**Extrait**
Dans une interview accordée à Acteurs publics, l’ancien Premier ministre Bernard Cazeneuve, aujourd’hui président du Club des juristes, revient sur la proposition faite par son think tank d’une réorganisation de ces 2 entités. Il explique l’intérêt – à terme – d’une fusion de celles-ci en une autorité administrative indépendante. “Les fusionner de manière trop précoce risquerait de perturber l’exercice de leurs missions respectives”, souligne celui qui est aujourd’hui avocat.

Le rapport du groupe de travail du Club des juristes, que vous avez présidé, recommande une fusion de l’Agence française anticorruption (AFA) et de la Haute Autorité pour la transparence de la vie publique (HATVP) en une seule autorité administrative indépendante (AAI) [cliquez ici pour consulter ce rapport]. En quoi est-ce nécessaire selon vous ?

**Données brutes**
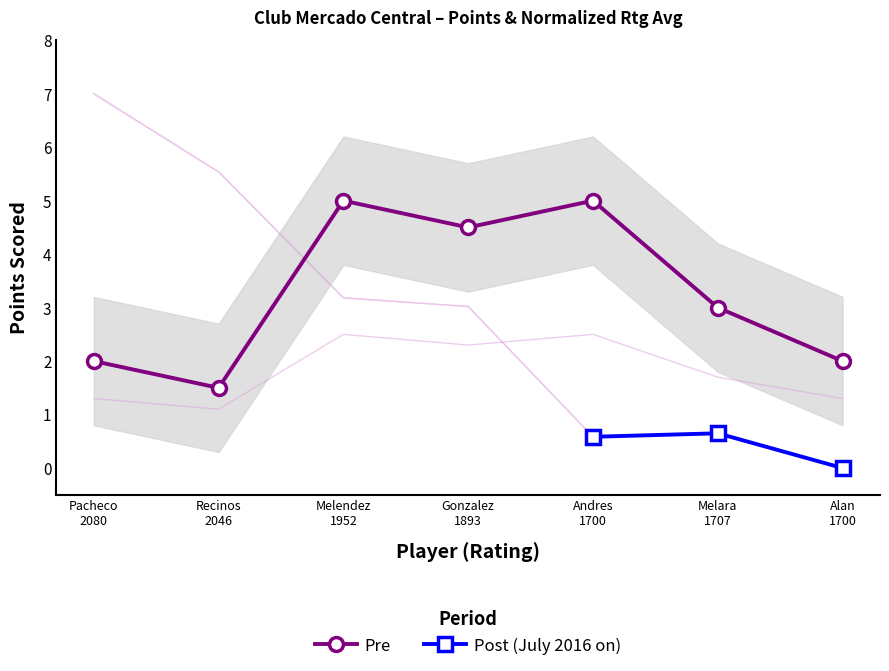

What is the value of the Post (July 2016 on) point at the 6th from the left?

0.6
...
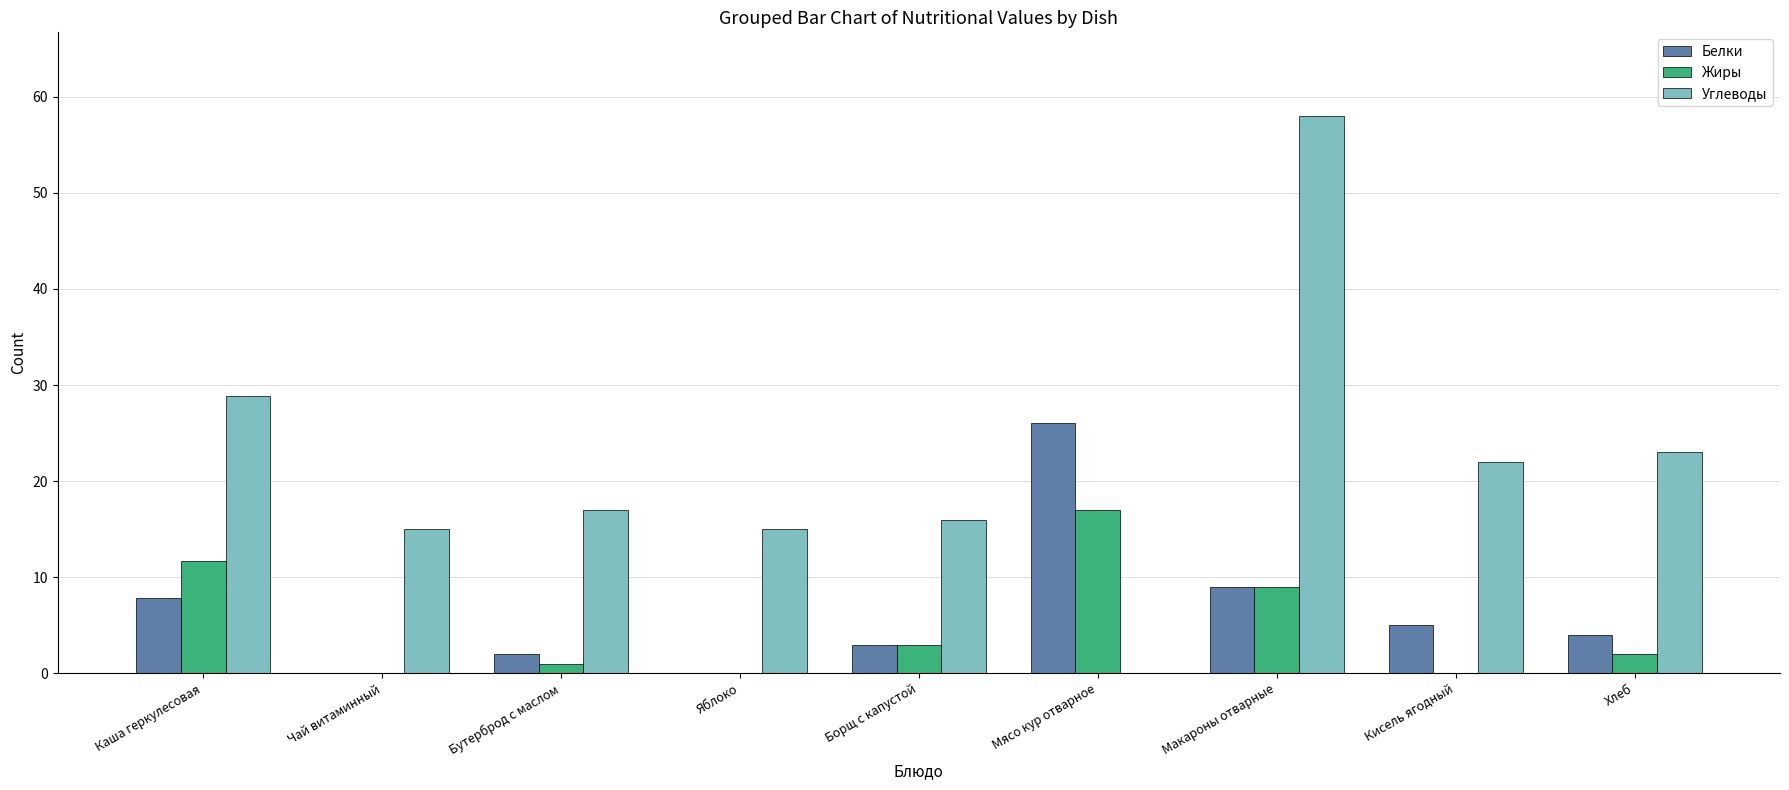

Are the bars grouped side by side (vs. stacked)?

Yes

**Questions sur l'extrait**
1 > D'après l'extrait, quelle fonction Bernard Cazeneuve occupe-t-il aujourd'hui au Club des juristes ?
2 > Mettez à jour le passage de l'extrait qui s'ouvre sur les mots « Dans une interview » et se clôt sur « est aujourd’hui avocat. » en y remplaçant « think tank » par « cercle de réflexion ».

**Corrigé détaillé**
1 > Il en est le président.

2 >
Dans une interview accordée à Acteurs publics, l’ancien Premier ministre Bernard Cazeneuve, aujourd’hui président du Club des juristes, revient sur la proposition faite par son cercle de réflexion d’une réorganisation de ces 2 entités. Il explique l’intérêt – à terme – d’une fusion de celles-ci en une autorité administrative indépendante. “Les fusionner de manière trop précoce risquerait de perturber l’exercice de leurs missions respectives”, souligne celui qui est aujourd’hui avocat.